>> Begin SELECTED TEXT

# torching marshmallows when no open flame allowed....



## jcakes (Feb 18, 2007)

I've been having a great response to a s'mores tartlet lately - graham crust, enriched ganache filling, marshmallows diced on top and torched to order.  I like the plain ones, but we also do a "smores-gasbord" with flavored ganaches and marshmallows (like caramel, raspberry, orange). I want to do this at a charity taste of the town event but there are no open flames allowed at the tables, and the hotel refused my request to torch them in their kitchen before serving (can't blame them, what if all 20 restaurants wanted to do that!) - so I am trying to think of another way to melt the marshmallow and I can't.  I probably should figure out how long it holds but the event goes for 3 hours so there's no chance I could torch them in the kitchen, pack everything, set up and serve them.  I am somewhat tempted to torch them in the truck in the parking lot  but I dismissed that idea!

Any ideas?


----------



## foodpump (Oct 10, 2005)

Heat gun, avaialable at any hardware store.  Works pretty good on crme brullees too.


----------



## jcakes (Feb 18, 2007)

Brillant!  Am heading to Home Depot in the morning   Thank you very much!!


----------



## blwilson2039 (Aug 26, 2010)

Thanks for the tip, foodpump. Never thought of that. :-D


----------



## jcakes (Feb 18, 2007)

>> End SELECTED TEXT
>> Begin DATA EXTRACT

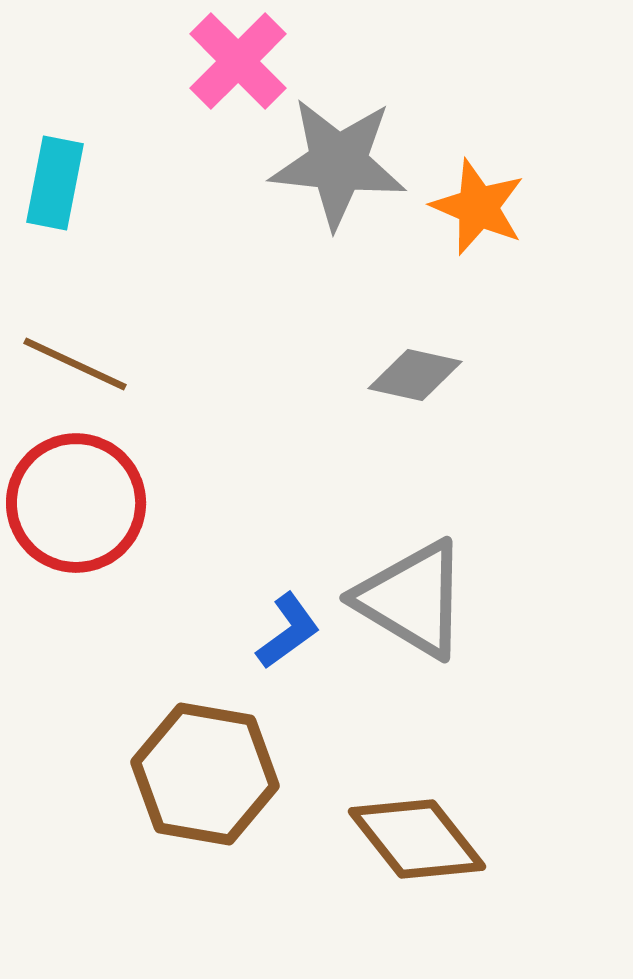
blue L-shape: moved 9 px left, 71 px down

>> End DATA EXTRACT
>> Begin DATA EXTRACT

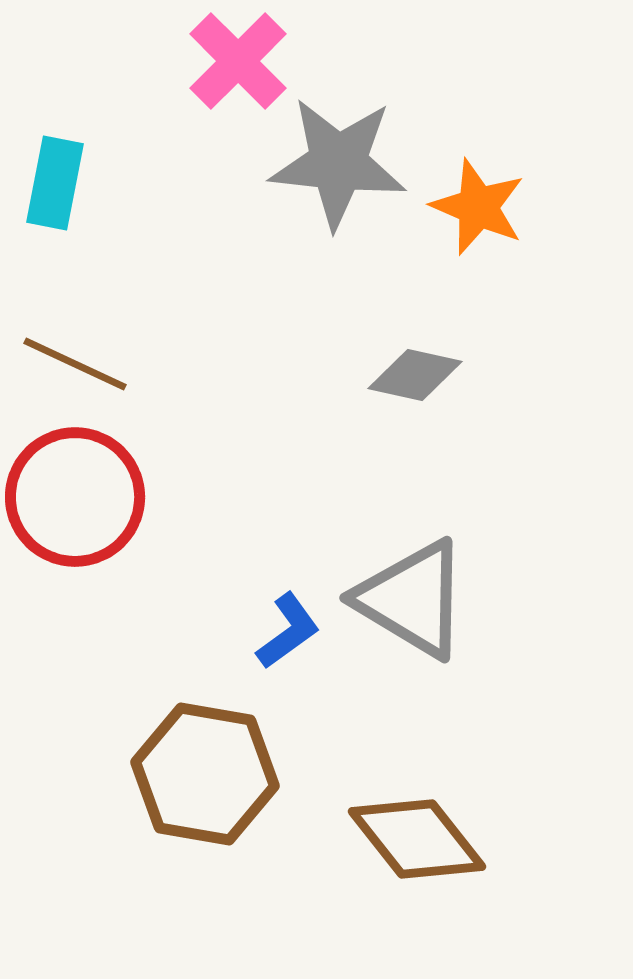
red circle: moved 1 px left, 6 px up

>> End DATA EXTRACT

> _GIVEN INSTRUCTION A_: From the thread about torching marshmallows, return the passage that begins at the words "## foodpump (Oct" and stops after "you very much!!".
> _GIVEN INSTRUCTION B_: In the thread about torching marshmallows, what tool does foodpump suggest using instead of an open flame?
> _GIVEN INSTRUCTION C_: Extend the thread about torching marshmallows, picking up right after its last line.
The listing comes from a separate source and has nothing to do with the thread.

> _TASK RESPONSE A_:
## foodpump (Oct 10, 2005)

Heat gun, avaialable at any hardware store.  Works pretty good on crme brullees too.


----------



## jcakes (Feb 18, 2007)

Brillant!  Am heading to Home Depot in the morning   Thank you very much!!

> _TASK RESPONSE B_: A heat gun, available at any hardware store.

> _TASK RESPONSE C_:
It worked well; I got the Ryobi model that has four heat settings - the lowest setting was like a hair dryer, but the 1250 setting was just like a torch.... I put the tarts on a sheet pan (no parchment!) and it was perfect.

Thanks again for the suggestion!


----------



## blwilson2039 (Aug 26, 2010)

Thanks for the update JCakes. I'm on my way to Home Depot to leer at new patio doors and get a heat gun. There has to be SOME way I can use it at the Farmers Market to do a demo. On marshmallows, that is.


----------



## paul alfred (Nov 18, 2011)

I was perusing through Harbor Freight the other day, and came across a heat gun (Hi-1112 deg, Low-572 deg) for a whopping $13.  Needless to say, I picked it up and was planning on using it for a wiring project (for the heat-shrink tubing).  Then I ran across this thread...marvelous idea, really.  I'm going to keep it in mind myself, and keep the heat gun readily available for the kitchen as well as my garage.  Thanks!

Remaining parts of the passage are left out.